+++ ZU UNTERSUCHENDER TEXT
Rheinische Post Krefeld Kempen
Selbstverpflichtung ist inkonsequent
Das passiert äußerst selten: Der Oberbürgermeister entzieht einem Ratsmitglied das Wort; nun hat es den WUZ-Ratsherrn Ralf Krings erwischt. Das Manöver ist nachvollziehbar unter Pandemiegesichtspunkten, bleibt aber inkonsequent und rechtlich heikel.
Rechtlich heikel, weil freiwillige Selbstverpflichtungen nun mal freiwillig sind; wer sich nicht an eine so beschlossene Regel hält, handelt moralisch fragwürdig, kann sich aber juristisch streng genommen auf die große Schwäche solcher Vereinbarungen berufen: auf ihre Freiwilligkeit.
Inkonsequent ist die Regel, weil sich ja auch andere Redner nicht strikt an die Fünf-Minuten-Regel gehalten haben. Im Duktus der Ratssitzung war schon klar zu spüren: Der Wille zur Beschränkung war erkennbar, auch bei CDUMann Reuters und SPD-Mann Winzen, die jeweils mindestens acht bis neun Minuten geredet haben. Krings wiederum fiel eindeutig aus dem Rahmen; er redete fühlbar mehr und kam einfach nicht zum Ende.
Dennoch ist Krings' Vorwurf an Meyer, er habe bei Zeitüberschreitungen der anderen nicht reagiert, nicht von der Hand zu weisen. Meyer hat, wohlwollend gesagt, eine Regel mit Augenmaß angewendet. Das ist zugleich das Problem: Die großen Fraktionen haben ihre eigene Regel auch gebrochen.
++++++
+++ BEREITGESTELLTE DATEN
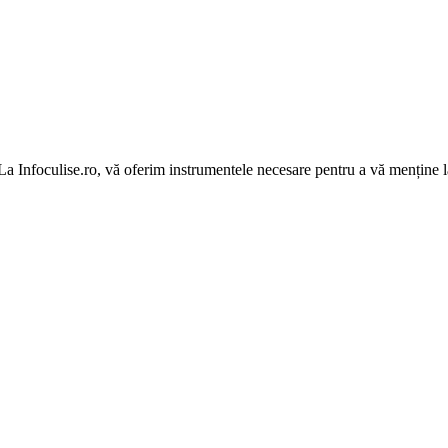
 La Infoculise.ro, vă oferim instrumentele necesare pentru a vă menține la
++++++
ÜBUNGSAUFGABEN:
(a) Wem entzog der Oberbürgermeister laut dem Kommentar über den Wortentzug im Stadtrat das Wort?
(b) Führen Sie den Kommentar über den Wortentzug im Stadtrat im Anschluss an seinen letzten Satz weiter.
Die Zeilen stammen aus einer anderen Quelle als der Text.

LÖSUNGEN:
(a) Dem WUZ-Ratsherrn Ralf Krings.

(b)
Konsequent wäre es gewesen, den Weg der Geschäftsordnung zu gehen: Zeit bestimmen, abstimmen, alle gleich behandeln. So hatte Meyer inhaltlich recht mit seiner Aktion, ohne 100prozentig das Recht auf seiner Seite zu haben: Der Geist der Vereinbarungen wollte Kürze; die Umsetzung blieb rechtlich halbherzig. Wenn der Rat wirklich Kürze will, sollte er sie verbindlich beschließen.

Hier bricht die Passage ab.